Nowadays it seems every former millionaire associated with the music industry is outside their place of work ringing a bell and wearing a sandwich board that reads “The End Is Near.” Their claims are more than a little exaggerated. Just because artists and industry types can no longer enjoy all the excesses of life doesn’t mean the music industry is dying. I do believe an end is near, but rather than the end of the music industry, I think it’s the end of the opulent lifestyles that so many once associated with being in the music industry.

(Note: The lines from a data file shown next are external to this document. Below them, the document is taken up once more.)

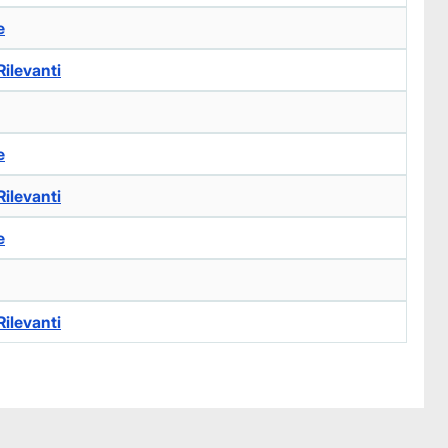
e
ilevanti
e
ilevanti
e
ilevanti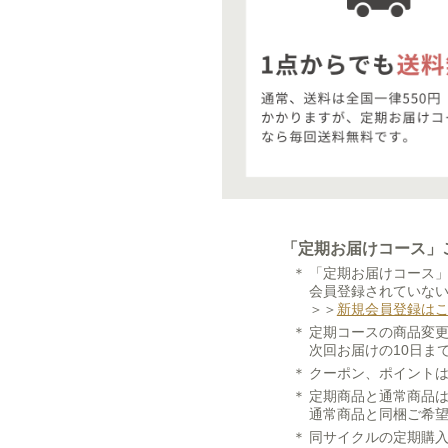
「定期お届けコース」
「定期お届けコース
会員登録されていな
＞＞
新規会員登録は
定期コースの商品変
次回お届けの10日ま
クーポン、ポイント
定期商品と通常商品
通常商品と同梱ご希
同サイクルの定期購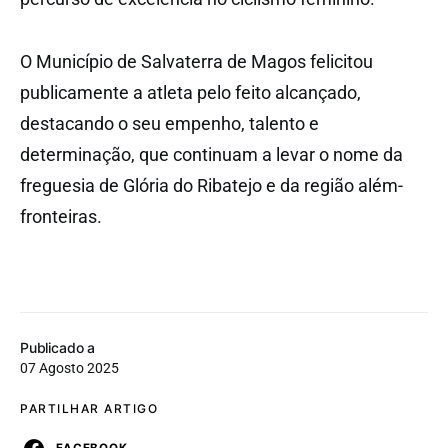
O Município de Salvaterra de Magos felicitou
publicamente a atleta pelo feito alcançado,
destacando o seu empenho, talento e
determinação, que continuam a levar o nome da
freguesia de Glória do Ribatejo e da região além-
fronteiras.
Publicado a
07 Agosto 2025
PARTILHAR ARTIGO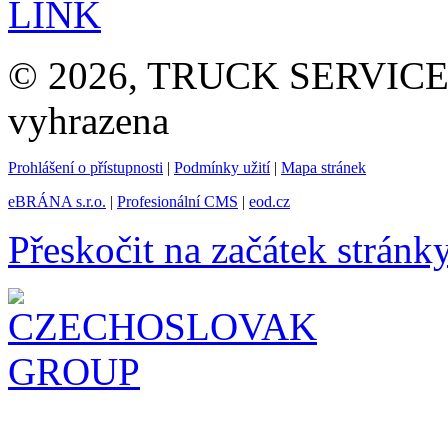
LINK
© 2026, TRUCK SERVICE G
vyhrazena
Prohlášení o přístupnosti
|
Podmínky užití
|
Mapa stránek
eBRÁNA s.r.o.
|
Profesionální CMS
|
eod.cz
Přeskočit na začátek stránk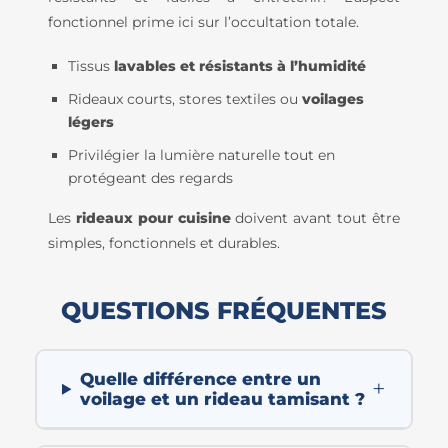
fonctionnel prime ici sur l’occultation totale.
Tissus
lavables et résistants à l’humidité
Rideaux courts, stores textiles ou
voilages
légers
Privilégier la lumière naturelle tout en
protégeant des regards
Les
rideaux pour cuisine
doivent avant tout être
simples, fonctionnels et durables.
QUESTIONS FRÉQUENTES
Quelle différence entre un
+
voilage et un rideau tamisant ?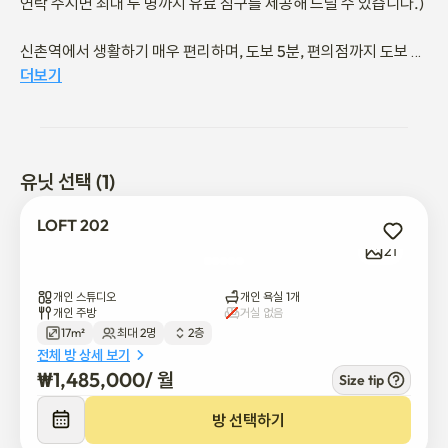
연락 주시면 최대 두 명까지 유료 침구를 제공해 드릴 수 있습니다.)

신촌역에서 생활하기 매우 편리하며, 도보 5분, 편의점까지 도보 2
분 거리에 있으며, 근처에는 다양한 편의 시설과 쇼핑몰이 있습니다

더보기
서강대학교, 연세대학교, 이화여자대학교 교환학생 환영합니다\
(^_^)/

서강대학교 도보 5분 연세대학교 도보 15분 이화여자대학교 지하
철역 1정거장 세브란스병원 도보 30분 (버스 20분)

유닛 선택 (1)
지하철 신촌역은 서울의 주요 관광 명소인 홍대, 강남, 명동, 남대문 
시장, 여의도로 이동하기에 매우 편리합니다.

LOFT 202
숙박

21
지하철 2호선 신촌역은 서울의 대표적인 핫스팟입니다. 따뜻하고 
아늑한 로프트 202에서 추억으로 가득 찬 시간을 보내세요.

개인 스튜디오
개인 욕실 1개
개인 주방
거실 없음
17m²
최대 2명
2층
✅️ 기숙사에서는 주차가 허용되지 않습니다. 기숙사에 세탁기가 있
전체 방 상세 보기
습니다

₩
1,485,000
/ 
월
Size tip
✅️ 과도한 쓰레기 처리나 염색 등 기타 오염이 발생할 경우, 손해 배
상이 청구될 수 있습니다

방 선택하기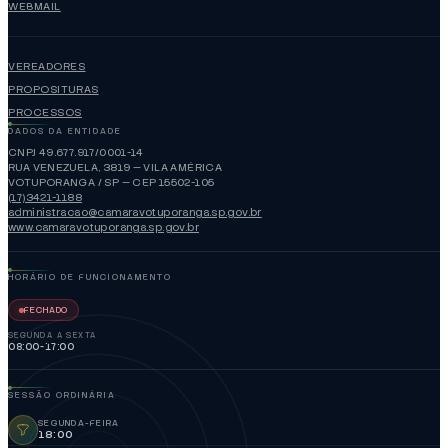
WEBMAIL
VEREADORES
PROPOSITURAS
PROCESSOS
DADOS DA ENTIDADE
CNPJ 49.677.917/0001-14
RUA VENEZUELA, 3819 — VILA AMÉRICA
VOTUPORANGA / SP — CEP 15502-105
(17)3421-1188
administracao@camaravotuporanga.sp.gov.br
www.camaravotuporanga.sp.gov.br
HORÁRIO DE FUNCIONAMENTO
FECHADO
SEGUNDA A SEXTA
08:00-17:00
SESSÃO ORDINÁRIA
SEGUNDA-FEIRA
18:00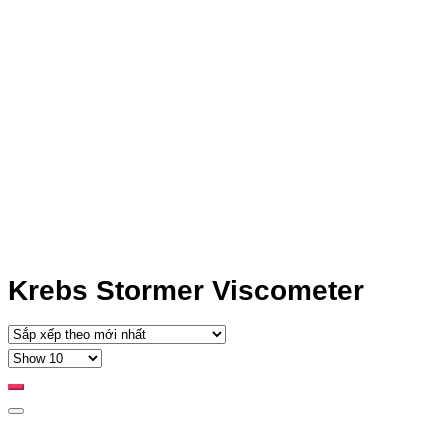
Krebs Stormer Viscometer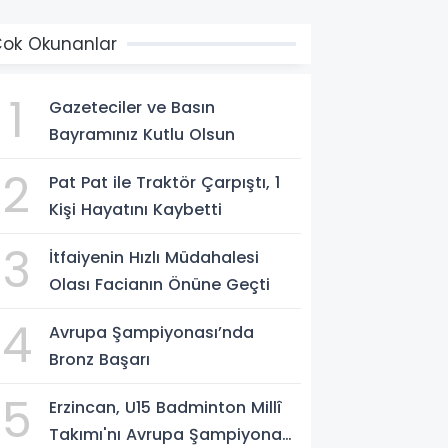
ok Okunanlar
1
Gazeteciler ve Basın
Bayramınız Kutlu Olsun
2
Pat Pat ile Traktör Çarpıştı, 1
Kişi Hayatını Kaybetti
3
İtfaiyenin Hızlı Müdahalesi
Olası Facianın Önüne Geçti
4
Avrupa Şampiyonası’nda
Bronz Başarı
5
Erzincan, U15 Badminton Millî
Takımı'nı Avrupa Şampiyonası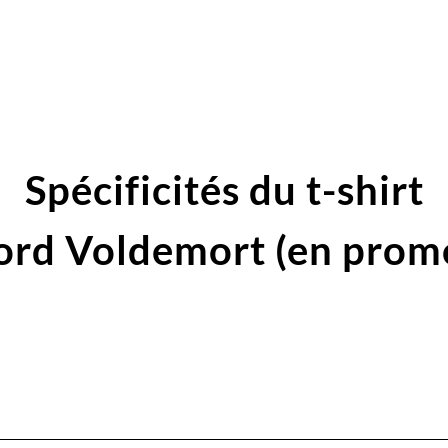
Spécificités du t-shirt
ord Voldemort (en prom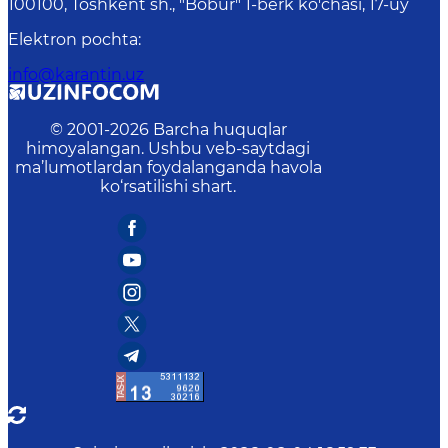
100100, Toshkent sh., "Bobur" 1-berk ko'chasi, 17-uy
Elektron pochta
:
info@karantin.uz
© 2001-
2026
Barcha huquqlar
himoyalangan. Ushbu veb-saytdagi
ma’lumotlardan foydalanganda havola
ko‘rsatilishi shart.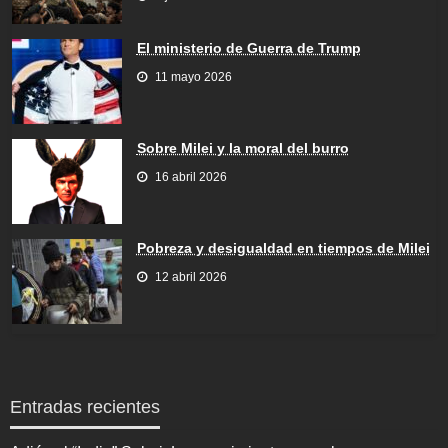
El ministerio de Guerra de Trump
11 mayo 2026
Sobre Milei y la moral del burro
16 abril 2026
Pobreza y desigualdad en tiempos de Milei
12 abril 2026
Entradas recientes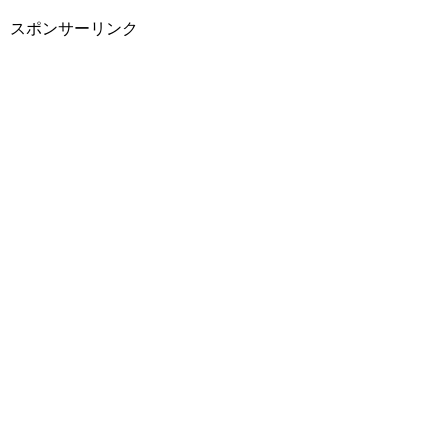
スポンサーリンク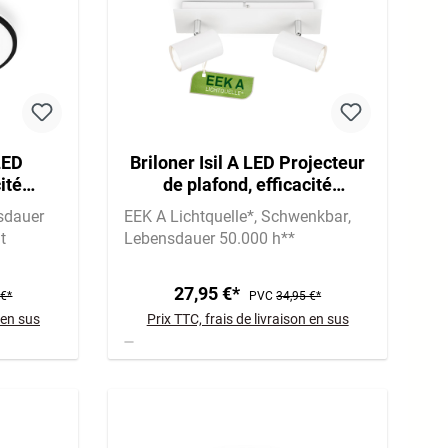
LED
Briloner Isil A LED Projecteur
ité
de plafond, efficacité
lairage,
énergétique A, orientable,
sdauer
EEK A Lichtquelle*
Schwenkbar
blanc
t
Lebensdauer 50.000 h**
27,95 €*
 €*
PVC
34,95 €*
 en sus
Prix TTC, frais de livraison en sus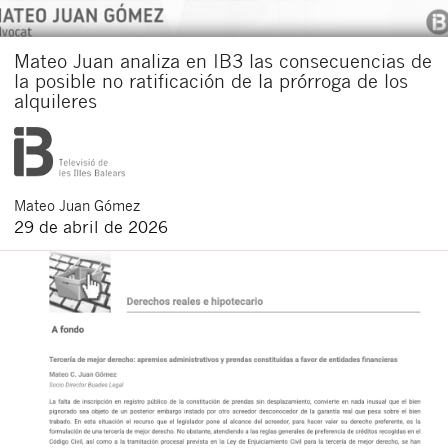
Mateo Juan analiza en IB3 las consecuencias de
la posible no ratificación de la prórroga de los
alquileres
Mateo
Juan Gómez
29 de abril de 2026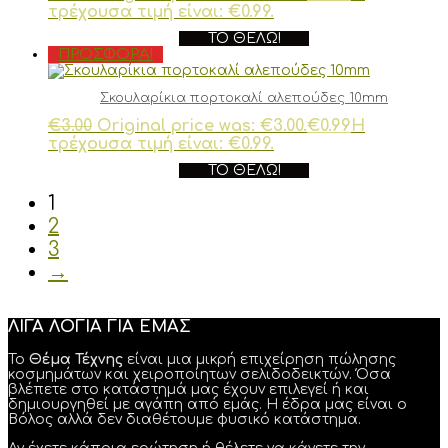
τρέχουσα τιμή είναι: €0.99.
ΤΟ ΘΈΛΩ!
ΠΡΟΣΦΟΡΆ!
Σκουλαρίκια πορτοκαλί αλεπούδες 10mm
€
3.00
Original price was: €3.00.
€
0.99
Η
τρέχουσα τιμή είναι: €0.99.
ΤΟ ΘΈΛΩ!
1
2
3
→
ΛΙΓΑ ΛΟΓΙΑ ΓΙΑ ΕΜΑΣ
Το
Θέμα Τέχνης
είναι μια μικρή επιχείρηση πώλησης
κοσμημάτων και χειροποίητων σελιδοδεικτών. Όσα
βλέπετε στο κατάστημά μας έχουν επιλεγεί ή και
δημιουργηθεί με αγάπη από εμάς. Η έδρα μας είναι ο
Βόλος αλλά δεν διαθέτουμε φυσικό κατάστημα.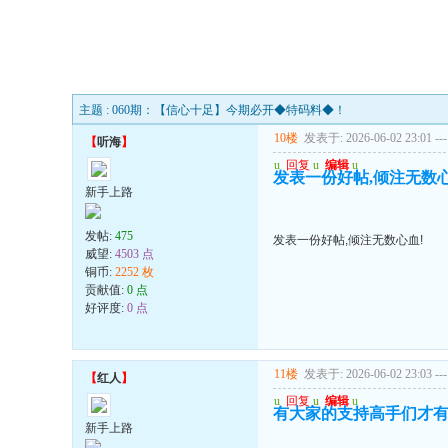
主题 : 060期：【信心十足】今期必开◆特码料◆！
10楼
发表于: 2026-06-02 23:01
---
【
听海
】
u
回复
u
编辑
u
发表一份好帖,倾注无数心
新手上路
发帖:
475
发表一份好帖,倾注无数心血!
威望:
4503 点
铜币:
2252 枚
贡献值:
0 点
好评度:
0 点
11楼
发表于: 2026-06-02 23:03
---
【
红人
】
u
回复
u
编辑
u
有大家的支持高手们才有动
新手上路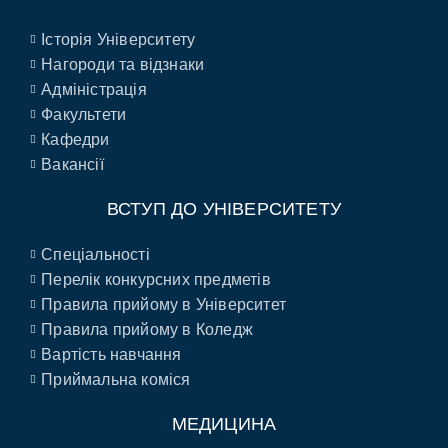
Історія Університету
Нагороди та відзнаки
Адміністрація
Факультети
Кафедри
Вакансії
ВСТУП ДО УНІВЕРСИТЕТУ
Спеціальності
Перелік конкурсних предметів
Правила прийому в Університет
Правила прийому в Коледж
Вартість навчання
Приймальна коміся
МЕДИЦИНА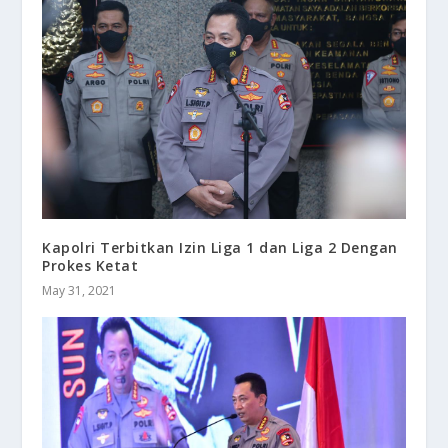
Kapolri Terbitkan Izin Liga 1 dan Liga 2 Dengan
Prokes Ketat
May 31, 2021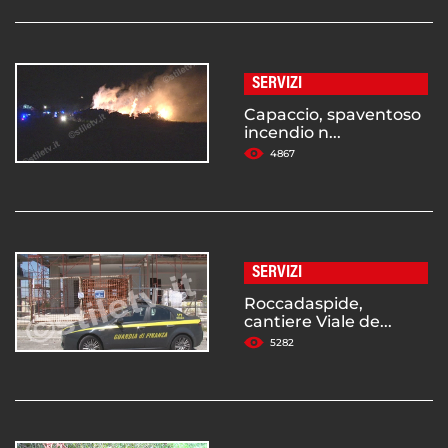
SERVIZI
Capaccio, spaventoso
incendio n...
4867
SERVIZI
Roccadaspide,
cantiere Viale de...
5282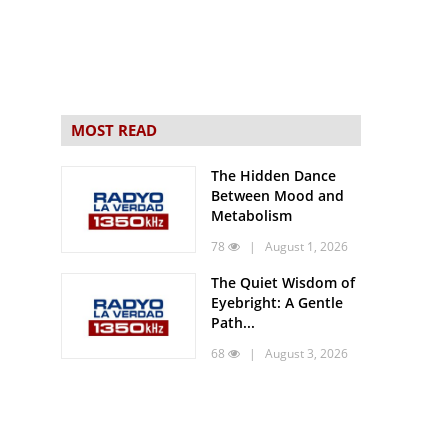
MOST READ
The Hidden Dance
Between Mood and
Metabolism
78
| August 1, 2026
The Quiet Wisdom of
Eyebright: A Gentle
Path...
68
| August 3, 2026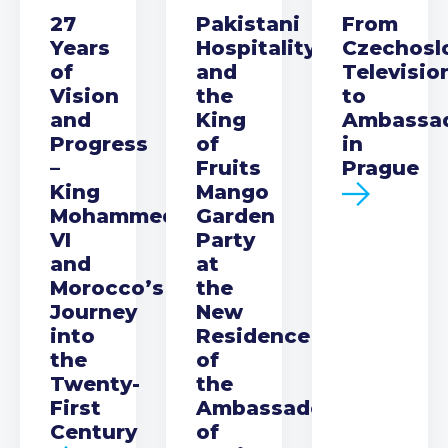
27
Pakistani
From
Years
Hospitality
Czechosl
of
and
Televisio
Vision
the
to
and
King
Ambassa
Progress
of
in
–
Fruits
Prague
King
Mango
Mohammed
Garden
VI
Party
and
at
Morocco’s
the
Journey
New
into
Residence
the
of
Twenty-
the
First
Ambassador
Century
of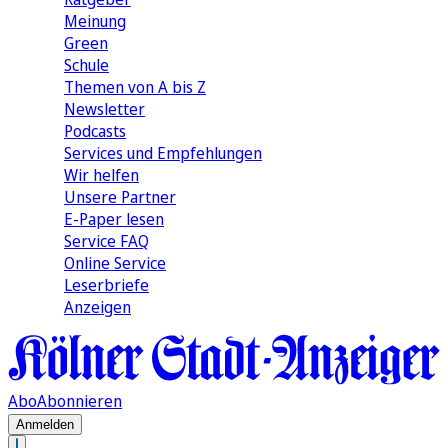
Meinung
Green
Schule
Themen von A bis Z
Newsletter
Podcasts
Services und Empfehlungen
Wir helfen
Unsere Partner
E-Paper lesen
Service FAQ
Online Service
Leserbriefe
Anzeigen
Abo
Abonnieren
Anmelden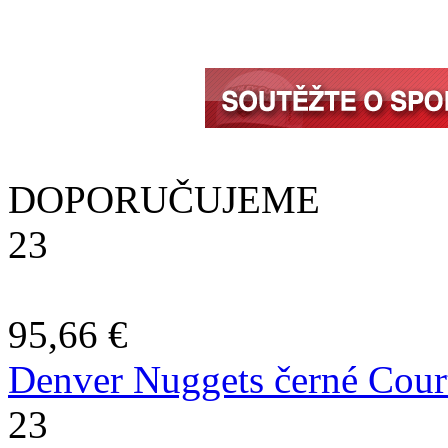
DOPORUČUJEME
23
95,66 €
Denver Nuggets černé Court
23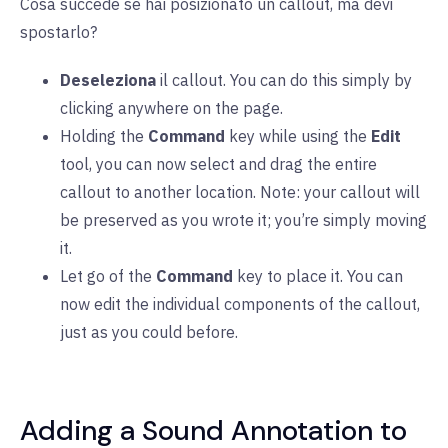
Cosa succede se hai posizionato un callout, ma devi
spostarlo?
Deseleziona
il callout. You can do this simply by
clicking anywhere on the page.
Holding the
Command
key while using the
Edit
tool, you can now select and drag the entire
callout to another location. Note: your callout will
be preserved as you wrote it; you’re simply moving
it.
Let go of the
Command
key to place it. You can
now edit the individual components of the callout,
just as you could before.
Adding a Sound Annotation to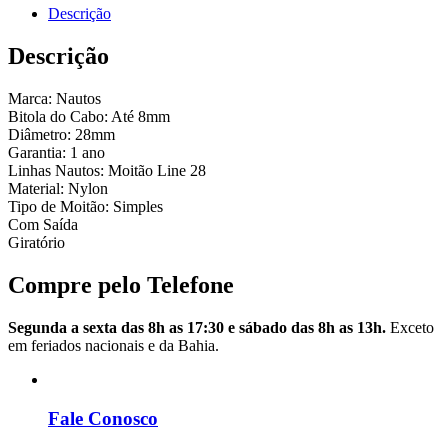
Descrição
Descrição
Marca: Nautos
Bitola do Cabo: Até 8mm
Diâmetro: 28mm
Garantia: 1 ano
Linhas Nautos: Moitão Line 28
Material: Nylon
Tipo de Moitão: Simples
Com Saída
Giratório
Compre pelo Telefone
Segunda a sexta das 8h as 17:30 e sábado das 8h as 13h.
Exceto
em feriados nacionais e da Bahia.
Fale Conosco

What does this mean for all the artists out there? It means we’re in a changing industry and artists need to reassess their goals. Do you want to live off of your music, or do you want to live in a mansion? The two aren't connected. The good news is that an industry without a promise of incredible amounts of wealth will only attract artists who actually have true artistic goals, who actually want to make music, which means the music should get better.

It’s pretty sad that the death of the major labels could be good for music. I think that speaks volumes as to how poorly run those labels have been, as well as the kind of “artists” they’ve been attracting. This huge shift is at least partially a result of people trying to measure the arts in terms of money and fiscal quarters and that, as they are finally seeing, is a recipe for disaster.

If the major labels want to stay in business there’s an easy solution to their problem, they need to realize they shouldn’t be looking to compete with Fortune 500 companies and set earnings records, but instead should be looking to make the money they need to operate and focus on putting out great music. People will buy great music, that has been proven time and time again. Timeless music sells forever. It’s why classic rock albums outsell the stuff that was released just three years ago.

So if you can’t handle trading in your dreams of a Hummer for a Honda and your want for a mansion with a heated pool for a regular home, music was never your love in the first place, it was just a way you thought you could get the money you wanted. If those “artists” are the kind of causalities this major shift in the industry takes, I just want to know what we can do to speed up the process.